What are some of the ways that students who are struggling with the uncertainty of “future plans” can deal?

“I think students need to learn about themselves more. People are often not as in touch with themselves as they should be. For one, we don’t express our feelings mostly it’s just ‘I’m sad or I’m mad.’ There are much more emotions than that! They aren’t really tapping into themselves and learning what the underlying, deeper emotions are. We all need to spend more time with ‘me.’ A lot of people are afraid of being alone; I mean quiet time without your phone or other distractions. Disconnect with social media, go out and be with nature: go surf, toboggan, something! You will learn about yourself. Getting in touch with yourself and your own spirit and connecting with others in person can go a long way. Find what brings you peace, for you that’s probably going out and being on the water or hiking, do those things. It’s very easy to be caught up in the hectic campus lifestyle. Find somewhere that brings you peace and when you have ingrained that into your being you can bring the peace everywhere you go. For stress sometimes you don’t even realize what you are feeling and need to remove yourself from that stressful environment, go to Niagara Falls!

What are some tips for people staying positive during tough times? Describe your “changing energy concept.”

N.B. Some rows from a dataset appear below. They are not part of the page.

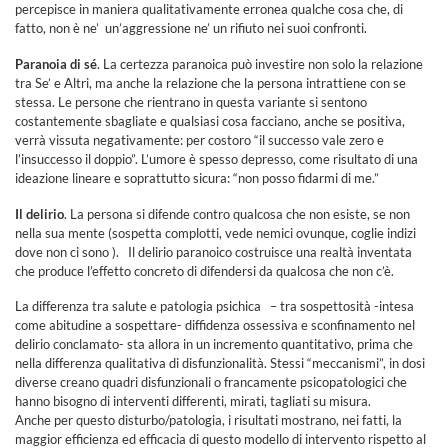
percepisce in maniera qualitativamente erronea qualche cosa che, di
fatto, non è ne’ un’aggressione ne’ un rifiuto nei suoi confronti.
Paranoia di sé
. La certezza paranoica può investire non solo la relazione
tra Se’ e Altri, ma anche la relazione che la persona intrattiene con se
stessa. Le persone che rientrano in questa variante si sentono
costantemente sbagliate e qualsiasi cosa facciano, anche se positiva,
verrà vissuta negativamente: per costoro “il successo vale zero e
l’insuccesso il doppio”. L’umore è spesso depresso, come risultato di una
ideazione lineare e soprattutto sicura: “non posso fidarmi di me.”
Il delirio
. La persona si difende contro qualcosa che non esiste, se non
nella sua mente (sospetta complotti, vede nemici ovunque, coglie indizi
dove non ci sono ). Il delirio paranoico costruisce una realtà inventata
che produce l’effetto concreto di difendersi da qualcosa che non c’è.
La differenza tra salute e patologia psichica – tra sospettosità -intesa
come abitudine a sospettare- diffidenza ossessiva e sconfinamento nel
delirio conclamato- sta allora in un incremento quantitativo, prima che
nella differenza qualitativa di disfunzionalità. Stessi “meccanismi”, in dosi
diverse creano quadri disfunzionali o francamente psicopatologici che
hanno bisogno di interventi differenti, mirati, tagliati su misura.
Anche per questo disturbo/patologia, i risultati mostrano, nei fatti, la
maggior efficienza ed efficacia di questo modello di intervento rispetto al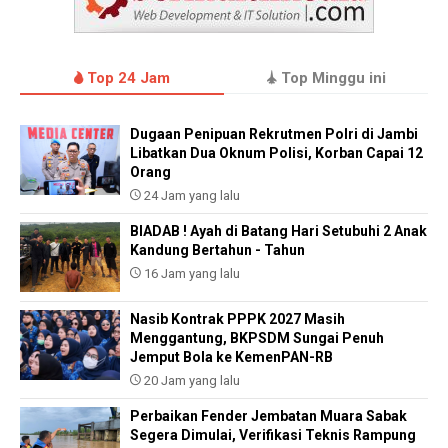
Top 24 Jam
Top Minggu ini
Dugaan Penipuan Rekrutmen Polri di Jambi
Libatkan Dua Oknum Polisi, Korban Capai 12
Orang
24 Jam yang lalu
BIADAB ! Ayah di Batang Hari Setubuhi 2 Anak
Kandung Bertahun - Tahun
16 Jam yang lalu
Nasib Kontrak PPPK 2027 Masih
Menggantung, BKPSDM Sungai Penuh
Jemput Bola ke KemenPAN-RB
20 Jam yang lalu
Perbaikan Fender Jembatan Muara Sabak
Segera Dimulai, Verifikasi Teknis Rampung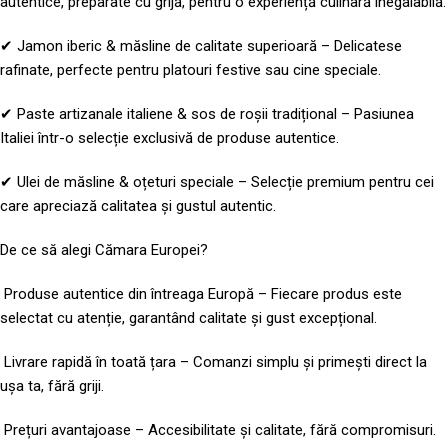
autentice, preparate cu grijă, pentru o experiență culinară inegalabilă.
✔ Jamon iberic & măsline de calitate superioară – Delicatese
rafinate, perfecte pentru platouri festive sau cine speciale.
✔ Paste artizanale italiene & sos de roșii tradițional – Pasiunea
Italiei într-o selecție exclusivă de produse autentice.
✔ Ulei de măsline & oțeturi speciale – Selecție premium pentru cei
care apreciază calitatea și gustul autentic.
De ce să alegi Cămara Europei?
Produse autentice din întreaga Europă – Fiecare produs este
selectat cu atenție, garantând calitate și gust excepțional.
Livrare rapidă în toată țara – Comanzi simplu și primești direct la
ușa ta, fără griji.
Prețuri avantajoase – Accesibilitate și calitate, fără compromisuri.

“We are so powerful, but we don’t lock out that power. For example, if you get stressed and become depressed you are actually changing the chemical balance in your brain and having negative physiological changes. You have the power to change the way you feel. It is not the stimuli that is the cause of your emotion, it’s you. You can control your emotions, so you can change the energy in the room - up or down. Emotions are contagious. If you walk around smiling, people are going to feel good and the opposite if you are walking around head down. A lot of the times we exercise the power of changing energies in the wrong way. Often it is exercised in grief, sadness and anger where it could be easily used with excitedness, charisma and love. I try to bring that wherever I go, but I have to practice it.”

 

What is success to you?

“Success, this is from Earl Nightingale, is ‘the progressive realization of a worthy ideal.’ That’s what I think success is. If you want to lose weight and you think doing more steps will help you lose weight, that’s success. It’s one step closer to achieving that. It’s different for everybody, for some it might be making more money or that dream job - it’s variable.”

 

You have spoken about women who have shown great perseverance in your life. Can you describe these experiences?

“I made a decision to listen, not just with your ears but in observation. Sometimes we are not cognizant of what is happening, so when you take the time to notice what is happening you can see how phenomenal people really are. I’ve seen how resilient women are in my life, my mother and sister [especially]. It’s tough to be resilient and experience things independently without immediate support, but my sister has done that in her career with fashion. I think women, in general, go through way more than men. It’s incredible how women entirely devote themselves to someone else [during pregnancy], that’s huge. I don’t think I could carry a baby for nine months. I think in female leadership it is different, there is a great ability to endure in women.”

Do you have a personal mantra that has helped you through adversity?

“I have a few personal mantras but they are situational. For example if something terrible happens, I would probably say to myself this Bible verse ‘God works all things together for the good of those who love Him, who are called according to His purpose.’ If I am facing a challenge, ‘rejoice when we face challenges, for they are testing your faith.’ When I feel kind of down then I will probably get back into saying a mantra, but right now I am trying to live the mantras. It all depends on what I am facing at the time. Self-talk is the most important conversation to have.”